1970 novel by Leon Uris

First edition (publ. Doubleday)

QB VII by Leon Uris is a dramatic courtroom novel published in 1970. The four-part novel highlights the events leading to a libel trial in the United Kingdom. The novel was Uris's second consecutive #1 New York Times Best Seller and third overall. The novel is loosely based on a court case for defamation (Dering v Uris) that arose from Uris's earlier best-selling novel Exodus.

==Title==
"QB VII" is an abbreviation of Queen's Bench Courtroom Number Seven.

==Plot==
A famous author, Abraham Cady, stands trial for libel. In his book The Holocaust, he named eminent surgeon Sir Adam Kelno as one of the Jadwiga concentration camp's most sadistic inmates/doctors. Cady wrote the book after discovering the Jadwiga concentration camp was the site of his family's extermination.

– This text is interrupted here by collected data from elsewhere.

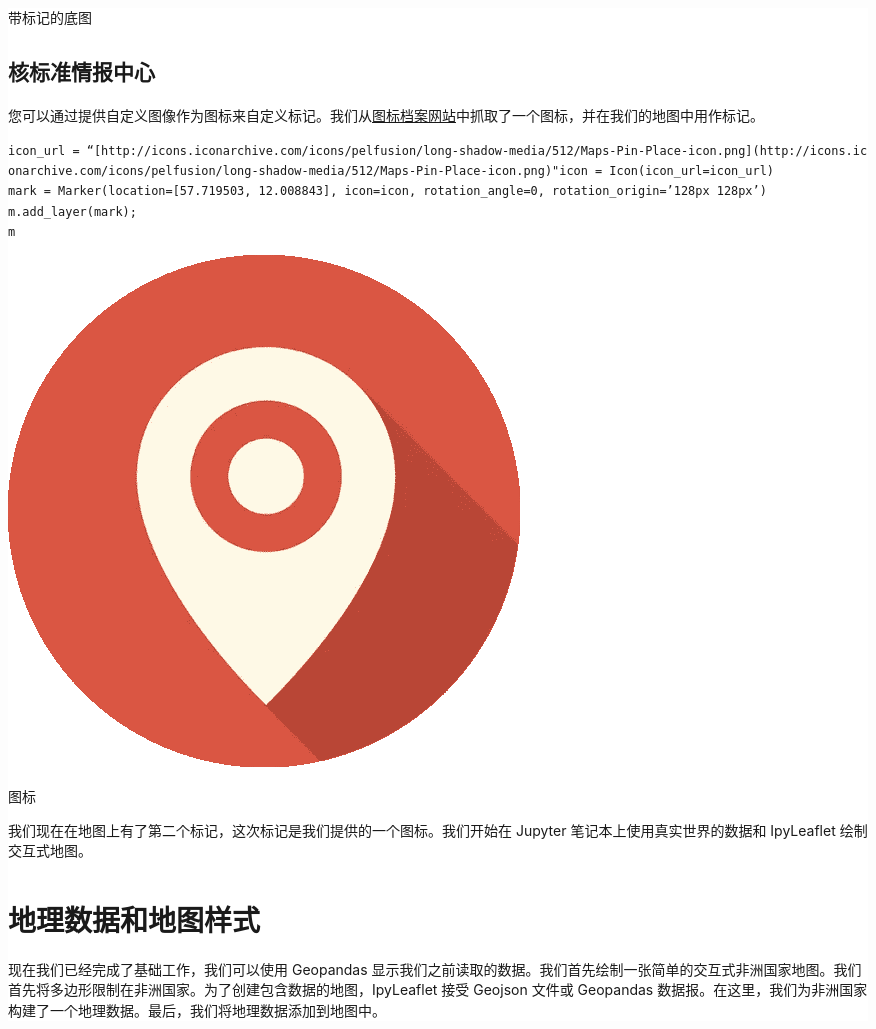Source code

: 带标记的底图

## 核标准情报中心

您可以通过提供自定义图像作为图标来自定义标记。我们从[图标档案网站](http://www.iconarchive.com/)中抓取了一个图标，并在我们的地图中用作标记。

```
icon_url = “[http://icons.iconarchive.com/icons/pelfusion/long-shadow-media/512/Maps-Pin-Place-icon.png](http://icons.iconarchive.com/icons/pelfusion/long-shadow-media/512/Maps-Pin-Place-icon.png)"icon = Icon(icon_url=icon_url)
mark = Marker(location=[57.719503, 12.008843], icon=icon, rotation_angle=0, rotation_origin=’128px 128px’)
m.add_layer(mark);
m
```

![](img/f1e50fa8ab9e525c04b7847c41a55e74.png)

图标

我们现在在地图上有了第二个标记，这次标记是我们提供的一个图标。我们开始在 Jupyter 笔记本上使用真实世界的数据和 IpyLeaflet 绘制交互式地图。

# 地理数据和地图样式

现在我们已经完成了基础工作，我们可以使用 Geopandas 显示我们之前读取的数据。我们首先绘制一张简单的交互式非洲国家地图。我们首先将多边形限制在非洲国家。为了创建包含数据的地图，IpyLeaflet 接受 Geojson 文件或 Geopandas 数据报。在这里，我们为非洲国家构建了一个地理数据。最后，我们将地理数据添加到地图中。
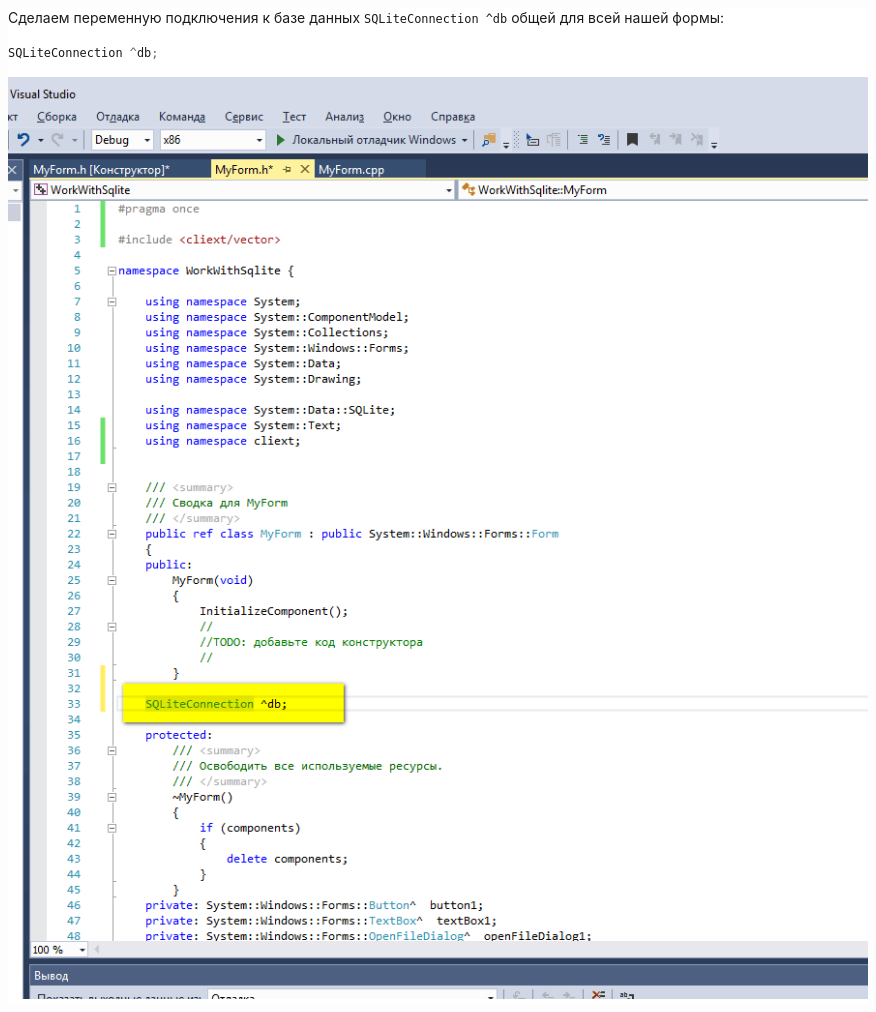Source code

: Сделаем переменную подключения к базе данных `SQLiteConnection ^db` общей для всей нашей формы:

```cpp
SQLiteConnection ^db;
```

![Объявление переменной db](img/cpp_06.png)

Kelno has denied his involvement in sadistic practices, and asserts he worked hard to save prisoners, at great personal risk. Furious at his depiction by Cady, Kelno brings libel charges against him.

In the end, Kelno wins his case but is awarded one half-penny, the smallest coin of the realm, because his past actions were found to have been so bad that the minor inaccuracies in the book could not have damaged his reputation further.

The book was loosely based on a libel case involving the author and brought by Polish doctor Wladislaw Dering. Dering alleged that Uris had defamed him in his book Exodus.

== Reception ==
A review in TIME magazine called QB VII a "vulgar affront" and a "rather gratuitous endurance test".

==Television miniseries==
The book was adapted into an Emmy-winning American television miniseries QB VII which aired on ABC on April 29 and 30, 1974.